Having got to the second half of its tenure, the Narendra Modi government is beginning to flex its reformist muscles. Two more radical proposals have been delivered during Budget week. First was the idea floated in the Budget of reforming the funding of political parties. Like demonetisation, it makes cash an outlaw but cheques and bonds respectable. That will be subject to much debate but it is about politicians, not people.
The Economic Survey has proposed a radical step, of instituting Universal Basic Income. If implemented, it would touch many lives. This would be an entitlement to specific groups in the form of direct cash transfer in place of the many subsidies which are capable of being misused and often miss the target. It is not yet a policy, only a proposal for discussion.

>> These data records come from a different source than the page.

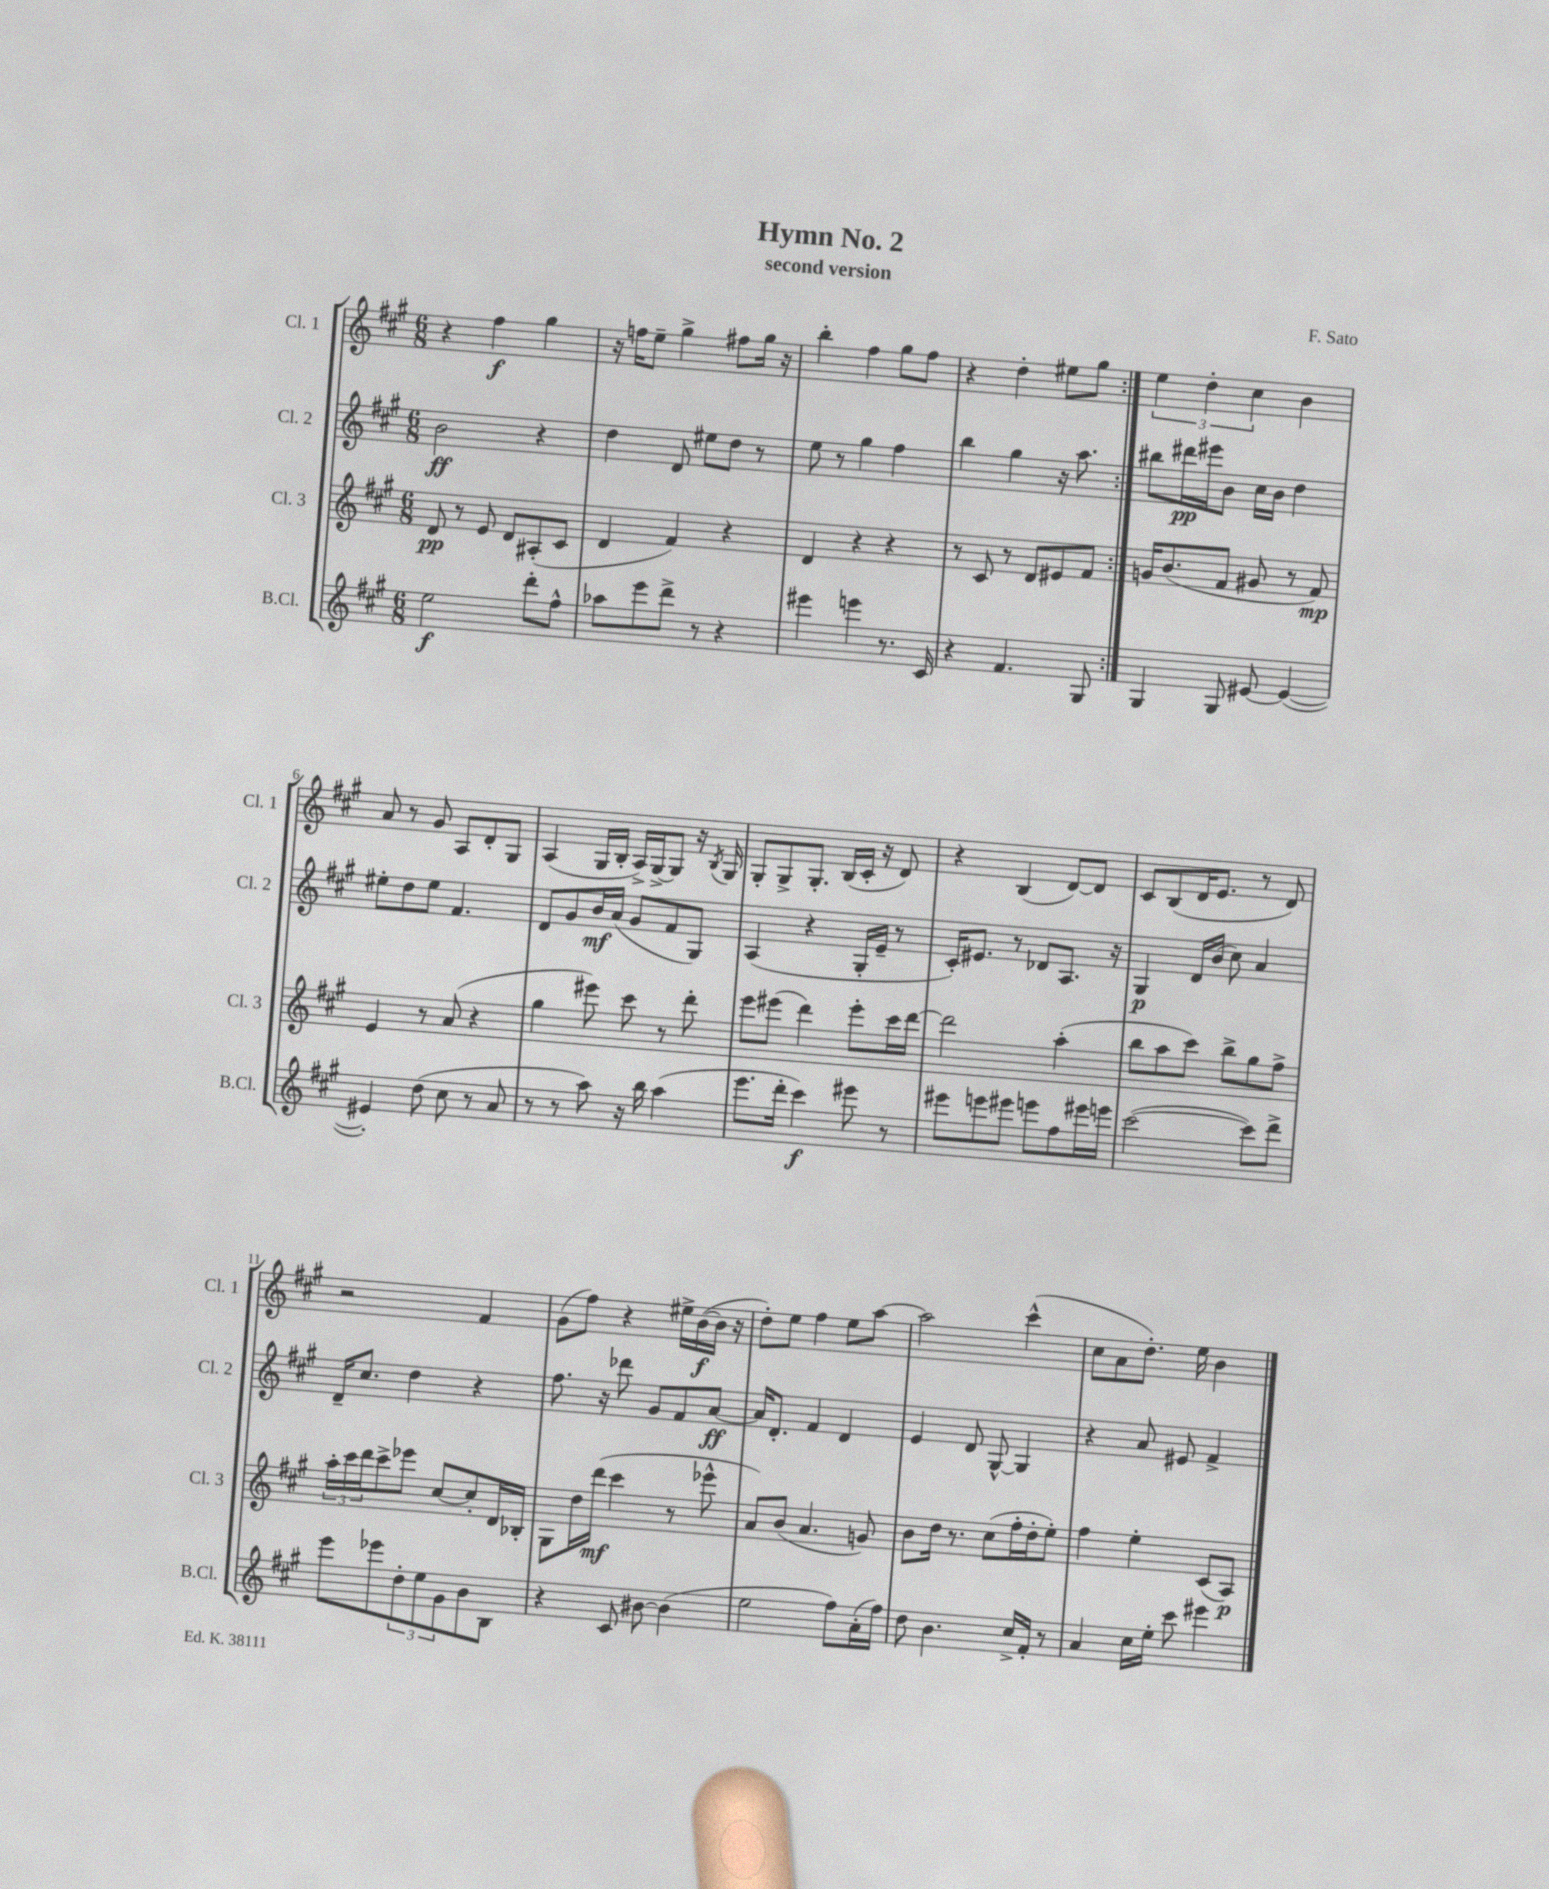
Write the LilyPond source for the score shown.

\header { title = "Hymn No. 2" composer = "F. Sato" subtitle = "second version" }
<<
\new StaffGroup <<
\new Staff = "s0" \with { instrumentName = "Cl. 1" shortInstrumentName = "Cl. 1" } {
    \clef treble \key a \major \numericTimeSignature \time 6/8
    \repeat volta 2 { r4 fis''4\f gis''4 |
    r16 f''16 e''8-- gis''4-> fis''8 gis''16 r16 |
    b''4-. fis''4 gis''8 fis''8 |
    r4 d''4-. eis''8 gis''8 | }
    \tuplet 3/2 { e''4 d''4-. cis''4 } b'4 |
    a'8 r8 gis'8 a8 d'8-. gis8 |
    a4( gis16 b16-. a16->) gis16~-> gis8 r16 \acciaccatura { b8 } gis16 |
    gis8-. gis8-> gis8.-. b16( cis'16-. r16 d'8) |
    r4 b4( d'8~) d'8 |
    cis'8 b8( d'16 e'8. r8 d'8) |
    r2 fis'4 |
    gis'8( fis''8) r4 eis''16-> b'16~\f( b'16 r16 |
    d''8-.) e''8 fis''4 e''8 a''8~ |
    a''2 cis'''4-^( |
    cis''8 a'8 d''8.-.) e''16 b'4 \bar "|." |
}
\new Staff = "s1" \with { instrumentName = "Cl. 2" shortInstrumentName = "Cl. 2" } {
    \clef treble \key a \major \numericTimeSignature \time 6/8
    \repeat volta 2 { b'2\ff r4 |
    d''4 d'8 eis''8 d''8 r8 |
    e''8 r8 gis''4 fis''4 |
    b''4 gis''4 r16 a''8. | }
    bis''8 dis'''16\pp eis'''16 b'8 cis''16 b'16 d''4 |
    eis''8-. d''8 eis''8 fis'4. |
    d'8 gis'8 b'16\mf a'16( gis'8 fis'8 gis8) |
    a4( r4 gis16-. e'16-- r8 |
    cis'16-.) eis'8. r8 des'8 a8. r16 |
    gis4\p d'16 b'16( cis''8) a'4 |
    d'16-- cis''8. d''4 r4 |
    fis''8. r16 des'''8 gis'8 fis'8 a'8~\ff |
    a'16 d'8.-. fis'4 d'4 |
    e'4 d'8 gis8~-^ gis4 |
    r4 a'8 eis'8 fis'4-> \bar "|." |
}
\new Staff = "s2" \with { instrumentName = "Cl. 3" shortInstrumentName = "Cl. 3" } {
    \clef treble \key a \major \numericTimeSignature \time 6/8
    \repeat volta 2 { d'8\pp r8 e'8 d'8 ais8-.( cis'8 |
    d'4 fis'4) r4 |
    d'4 r4 r4 |
    r8 cis'8 r8 d'8 eis'8 fis'8 | }
    g'16 b'8.( fis'8 gis'8 r8 fis'8\mp) |
    e'4 r8 a'8( r4 |
    gis''4 eis'''8) cis'''8 r8 d'''8-. |
    e'''8 eis'''8( d'''4) eis'''8-. cis'''16 d'''16~ |
    d'''2 a''4-.( |
    b''8 a''8 cis'''8) b''8-> gis''8 fis''8-> |
    \tuplet 3/2 { a''16-. cis'''16 d'''16 } cis'''8-> ees'''8 cis''8~ cis''8-. d'16 bes16-. |
    gis8 d''16 d'''16\mf( cis'''4 r8 ees'''8-^ |
    a'8) b'8( a'4. g'8) |
    b'8 d''16 r8. cis''8( fis''16-. d''16-. e''8-.) |
    fis''4 e''4-. cis'8( a8\p) \bar "|." |
}
\new Staff = "s3" \with { instrumentName = "B.Cl." shortInstrumentName = "B.Cl." } {
    \clef treble \key a \major \numericTimeSignature \time 6/8
    \repeat volta 2 { e''2\f d'''8-. fis''8-^ |
    aes''8 e'''8 d'''8-> r8 r4 |
    eis'''4 e'''4 r8. cis'16 |
    r4 fis'4. gis8 | }
    gis4 gis8 eis'8~ eis'4~( |
    eis'4-.) d''8( cis''8 r8 a'8 |
    r8 r8 a''8) r16 b''16 a''4( |
    e'''8. d'''16-. cis'''4\f) eis'''8 r8 |
    eis'''8 e'''8 eis'''8 e'''8 fis''8 eis'''16 e'''16 |
    cis'''2~( cis'''8) d'''8-> |
    e'''8 ees'''8 \tuplet 3/2 { d''8-. e''8 gis'8 } b'8 b8 |
    r4 cis'8 bis'8~ bis'4( |
    e''2 fis''8) a'16-.( fis''16) |
    d''8 b'4. cis''16-> fis'16-. r8 |
    a'4 cis''16 e''16-. cis'''8 eis'''4 \bar "|." |
}
>>
>>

Firstly, let me say that it is a mistake to call it Universal Basic Income. It can never be universal, i.e. given to 100 per cent of the population. The crorepatis are undeserving. Nor can it be large enough to be income, obviating the need to work. It should be called Targeted Basic Allowance.
Even then, there are problems.
It would have to replace all existing subsidies — food, PDS, the MNREGA, fertiliser. Together these subsidies take up around 3 per cent of the GDP. Evenly distributed to, say, the bottom 30 per cent, the 3 per cent would give each individual one tenth of the per capita GDP or around Rs 10,000 per year. The Economic Survey proposes that 5 per cent of the GDP could be spared for the scheme. If so, you can either extend the scheme to the bottom 50 per cent of the population, or give more to the bottom 30 per cent — up to one-sixth of per capita GDP — about Rs 16,500. The Survey says only the top 25 per cent should be excluded. Then each individual in the bottom 75 per cent would get Rs 6,500. The larger the section of the population covered, the less there is for each.
It won’t be easy. It is one thing to give free money to the poorest, be it 20 per cent or 30 per cent. But giving it to as many as three-quarters of the population may lead to some opposition. People could object to giving money to the not-so-poor. For any cut-off point you choose, those just above will become unhappy. They may even have an incentive to ‘impoverish’ themselves to deserve the supplement.
Anyone who becomes better off and loses the allowance would feel deprived.
The difficulty of all such schemes is that once you have started, there is constant pressure to increase the size of the entitlement and the extent of coverage. If you begin with the lowest 30 per cent and give Rs 16,500, you can get them all out of poverty. If they are also working they may soon be out of the bottom 30 per cent and lose the entitlement. So it is difficult to use income as an indicator of entitlement. We should also avoid using criteria which may invite cheating. Entitlement has to be based on criteria which cannot be gamed.
I would propose that the allowance should be paid to women only. They constitute almost half the population. Many cannot earn as they have to look after their families. When they work for wages, they are underpaid. The criterion cannot be gamed.
It would revolutionise Indian society.